Technically the 125th anniversary of the opening of the Brooklyn Bridge is May 24th, but the city is getting the party started early with a concert by the New York Philharmonic and fireworks this evening.
The 6,000-foot-long landmark is one of the nation’s oldest suspension bridges and among its most treasured.
Tourists flock to see its interplay of architectural grace and muscle and its commanding views of the Manhattan skyline. Historians note its role in shaping the city: It linked Manhattan with what was then a largely rural Brooklyn, helping spur a Brooklyn growth spurt, Schweiger said.

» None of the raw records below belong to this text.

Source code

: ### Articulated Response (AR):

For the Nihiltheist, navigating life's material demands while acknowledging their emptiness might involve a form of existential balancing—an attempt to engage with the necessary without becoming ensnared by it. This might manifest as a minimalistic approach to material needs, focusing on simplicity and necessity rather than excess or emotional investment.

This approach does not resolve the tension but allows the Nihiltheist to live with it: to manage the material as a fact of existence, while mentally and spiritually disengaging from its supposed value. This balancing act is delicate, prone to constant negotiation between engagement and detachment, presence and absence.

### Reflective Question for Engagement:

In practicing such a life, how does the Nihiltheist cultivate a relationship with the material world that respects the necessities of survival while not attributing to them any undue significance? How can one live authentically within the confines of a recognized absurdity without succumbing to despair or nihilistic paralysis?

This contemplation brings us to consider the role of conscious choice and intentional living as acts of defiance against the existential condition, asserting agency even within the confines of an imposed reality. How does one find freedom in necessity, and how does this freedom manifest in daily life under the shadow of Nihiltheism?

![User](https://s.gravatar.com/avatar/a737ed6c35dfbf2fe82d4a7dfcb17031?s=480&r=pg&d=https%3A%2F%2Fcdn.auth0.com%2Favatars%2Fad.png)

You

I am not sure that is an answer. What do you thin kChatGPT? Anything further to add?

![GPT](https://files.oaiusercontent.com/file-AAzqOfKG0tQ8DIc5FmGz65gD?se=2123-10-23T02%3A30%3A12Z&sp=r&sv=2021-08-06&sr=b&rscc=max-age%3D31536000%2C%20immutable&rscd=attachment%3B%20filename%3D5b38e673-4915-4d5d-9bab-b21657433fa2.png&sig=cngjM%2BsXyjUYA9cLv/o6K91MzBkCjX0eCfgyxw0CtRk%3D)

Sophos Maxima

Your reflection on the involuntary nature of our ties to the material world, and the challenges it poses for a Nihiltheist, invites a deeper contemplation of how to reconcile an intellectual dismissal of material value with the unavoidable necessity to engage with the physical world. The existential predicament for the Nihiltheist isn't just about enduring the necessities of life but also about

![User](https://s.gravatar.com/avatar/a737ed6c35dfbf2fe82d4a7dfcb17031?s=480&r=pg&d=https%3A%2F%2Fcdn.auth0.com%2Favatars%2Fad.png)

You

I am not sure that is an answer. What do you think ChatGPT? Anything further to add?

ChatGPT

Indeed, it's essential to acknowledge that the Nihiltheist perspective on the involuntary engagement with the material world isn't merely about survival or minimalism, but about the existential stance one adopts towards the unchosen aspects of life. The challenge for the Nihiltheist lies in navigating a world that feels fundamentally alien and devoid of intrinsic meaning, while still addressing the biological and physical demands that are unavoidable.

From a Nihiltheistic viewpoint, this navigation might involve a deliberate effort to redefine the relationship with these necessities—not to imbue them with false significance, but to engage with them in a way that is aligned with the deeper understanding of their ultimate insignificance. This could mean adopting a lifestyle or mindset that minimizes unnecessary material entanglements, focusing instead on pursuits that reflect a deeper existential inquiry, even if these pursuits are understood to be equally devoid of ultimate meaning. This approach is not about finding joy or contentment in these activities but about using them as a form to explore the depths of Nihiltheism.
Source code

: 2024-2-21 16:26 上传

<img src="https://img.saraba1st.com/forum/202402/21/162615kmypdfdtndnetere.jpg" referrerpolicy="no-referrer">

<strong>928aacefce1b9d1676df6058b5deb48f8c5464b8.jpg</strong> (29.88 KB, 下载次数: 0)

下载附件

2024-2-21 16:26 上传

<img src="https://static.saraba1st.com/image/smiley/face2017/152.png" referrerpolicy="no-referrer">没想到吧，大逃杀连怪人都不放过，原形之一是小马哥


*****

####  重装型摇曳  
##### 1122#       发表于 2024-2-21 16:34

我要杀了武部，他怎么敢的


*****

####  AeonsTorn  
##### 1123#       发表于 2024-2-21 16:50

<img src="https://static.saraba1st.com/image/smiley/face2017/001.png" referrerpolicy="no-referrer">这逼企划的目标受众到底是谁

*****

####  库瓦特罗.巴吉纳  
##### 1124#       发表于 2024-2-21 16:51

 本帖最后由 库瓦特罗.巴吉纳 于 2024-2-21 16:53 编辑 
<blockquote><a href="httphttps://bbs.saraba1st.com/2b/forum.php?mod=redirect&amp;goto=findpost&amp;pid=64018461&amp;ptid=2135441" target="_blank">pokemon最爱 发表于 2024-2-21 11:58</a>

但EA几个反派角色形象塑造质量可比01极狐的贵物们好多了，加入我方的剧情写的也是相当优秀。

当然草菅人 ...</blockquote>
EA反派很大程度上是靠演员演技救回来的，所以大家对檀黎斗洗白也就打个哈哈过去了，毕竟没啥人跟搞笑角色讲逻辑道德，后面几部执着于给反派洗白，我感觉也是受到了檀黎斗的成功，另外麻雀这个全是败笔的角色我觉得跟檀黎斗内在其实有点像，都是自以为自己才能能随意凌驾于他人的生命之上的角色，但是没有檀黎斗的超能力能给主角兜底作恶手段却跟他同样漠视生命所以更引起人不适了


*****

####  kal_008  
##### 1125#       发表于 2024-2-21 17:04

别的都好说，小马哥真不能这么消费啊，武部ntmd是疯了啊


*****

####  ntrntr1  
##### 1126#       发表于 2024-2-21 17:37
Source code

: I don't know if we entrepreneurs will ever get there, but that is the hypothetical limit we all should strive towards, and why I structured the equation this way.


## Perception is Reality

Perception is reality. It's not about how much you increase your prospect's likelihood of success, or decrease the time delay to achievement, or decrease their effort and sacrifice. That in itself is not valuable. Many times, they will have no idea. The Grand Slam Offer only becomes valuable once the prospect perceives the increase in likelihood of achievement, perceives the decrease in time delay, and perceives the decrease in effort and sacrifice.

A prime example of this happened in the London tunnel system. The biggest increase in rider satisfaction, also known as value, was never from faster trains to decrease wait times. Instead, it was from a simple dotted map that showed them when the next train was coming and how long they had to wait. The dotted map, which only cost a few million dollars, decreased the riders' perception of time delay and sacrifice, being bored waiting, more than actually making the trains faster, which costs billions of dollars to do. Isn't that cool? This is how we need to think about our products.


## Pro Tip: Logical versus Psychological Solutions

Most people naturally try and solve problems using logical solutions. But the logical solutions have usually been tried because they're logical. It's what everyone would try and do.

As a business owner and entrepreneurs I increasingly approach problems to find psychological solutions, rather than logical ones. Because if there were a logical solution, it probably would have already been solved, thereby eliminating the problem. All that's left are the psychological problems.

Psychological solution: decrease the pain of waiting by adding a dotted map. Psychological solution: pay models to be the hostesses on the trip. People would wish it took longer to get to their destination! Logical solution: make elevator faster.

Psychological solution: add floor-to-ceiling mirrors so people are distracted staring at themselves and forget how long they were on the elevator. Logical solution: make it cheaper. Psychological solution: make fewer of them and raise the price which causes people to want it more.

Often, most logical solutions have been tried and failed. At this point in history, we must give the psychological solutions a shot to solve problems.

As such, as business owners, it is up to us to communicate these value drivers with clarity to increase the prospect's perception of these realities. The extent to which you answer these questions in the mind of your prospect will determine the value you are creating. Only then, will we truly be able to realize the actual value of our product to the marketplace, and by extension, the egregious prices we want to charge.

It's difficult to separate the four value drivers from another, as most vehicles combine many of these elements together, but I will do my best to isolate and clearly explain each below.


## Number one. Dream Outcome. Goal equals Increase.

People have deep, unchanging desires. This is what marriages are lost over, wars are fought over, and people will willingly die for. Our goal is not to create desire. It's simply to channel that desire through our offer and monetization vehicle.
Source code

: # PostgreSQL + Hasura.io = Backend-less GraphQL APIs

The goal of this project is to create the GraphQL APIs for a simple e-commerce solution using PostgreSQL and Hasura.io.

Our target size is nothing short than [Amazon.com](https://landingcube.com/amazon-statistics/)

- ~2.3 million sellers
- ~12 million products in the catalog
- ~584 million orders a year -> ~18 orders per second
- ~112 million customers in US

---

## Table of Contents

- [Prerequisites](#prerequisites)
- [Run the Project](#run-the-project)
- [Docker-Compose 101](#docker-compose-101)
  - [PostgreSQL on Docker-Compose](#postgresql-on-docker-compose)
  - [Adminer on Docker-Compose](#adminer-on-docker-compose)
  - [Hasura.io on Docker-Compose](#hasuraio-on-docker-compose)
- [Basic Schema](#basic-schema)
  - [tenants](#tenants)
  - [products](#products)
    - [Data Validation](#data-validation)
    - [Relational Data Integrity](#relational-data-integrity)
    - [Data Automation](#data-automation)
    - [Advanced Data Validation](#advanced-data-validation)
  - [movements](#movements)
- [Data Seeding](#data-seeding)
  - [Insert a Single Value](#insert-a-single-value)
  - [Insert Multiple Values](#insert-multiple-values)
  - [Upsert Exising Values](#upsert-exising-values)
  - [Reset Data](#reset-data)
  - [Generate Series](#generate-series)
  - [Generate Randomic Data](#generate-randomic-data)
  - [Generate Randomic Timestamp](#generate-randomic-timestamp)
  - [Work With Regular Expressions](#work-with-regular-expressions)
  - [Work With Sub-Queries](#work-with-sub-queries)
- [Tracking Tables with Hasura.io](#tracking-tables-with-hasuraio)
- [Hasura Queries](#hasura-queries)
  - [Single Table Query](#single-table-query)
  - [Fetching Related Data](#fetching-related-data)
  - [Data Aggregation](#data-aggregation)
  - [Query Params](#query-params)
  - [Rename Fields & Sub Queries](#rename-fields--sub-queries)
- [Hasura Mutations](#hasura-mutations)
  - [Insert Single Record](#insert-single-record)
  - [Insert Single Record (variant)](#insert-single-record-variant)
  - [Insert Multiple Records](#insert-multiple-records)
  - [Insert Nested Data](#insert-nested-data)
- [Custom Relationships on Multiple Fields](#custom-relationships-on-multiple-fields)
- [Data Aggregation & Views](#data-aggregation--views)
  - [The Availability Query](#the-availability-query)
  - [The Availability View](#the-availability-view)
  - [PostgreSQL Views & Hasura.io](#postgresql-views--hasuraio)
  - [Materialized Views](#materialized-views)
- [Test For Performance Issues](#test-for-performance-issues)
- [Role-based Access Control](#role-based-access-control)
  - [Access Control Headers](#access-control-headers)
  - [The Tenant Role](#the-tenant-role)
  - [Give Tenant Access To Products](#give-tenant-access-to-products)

Brooklyn’s population grew by 42 percent between 1880 and 1890, while Manhattan’s grew by about 26 percent, census figures show. [...]
Building the bridge took 13 years, cost $15 million and claimed several lives, including that of its celebrated designer, John Roebling. He succumbed to an infection after being hurt while looking over the site. His son, Washington Roebling, took over the project.
It was also the inspiration for my favorite chewing gum as a kid. Tip: if you can find it, the licorice flavor is the best gum evar.
The name and Brooklyn Bridge logo were meant to give the gum an American image, said Anna Re, a Perfetti spokeswoman.
“The Brooklyn Bridge was a true symbol of America,” Re said. “The idea was very effective, because everyone still thinks that Brooklyn [gum] is an American product.”
They certainly had me fooled, and I was buying it 30+ years later.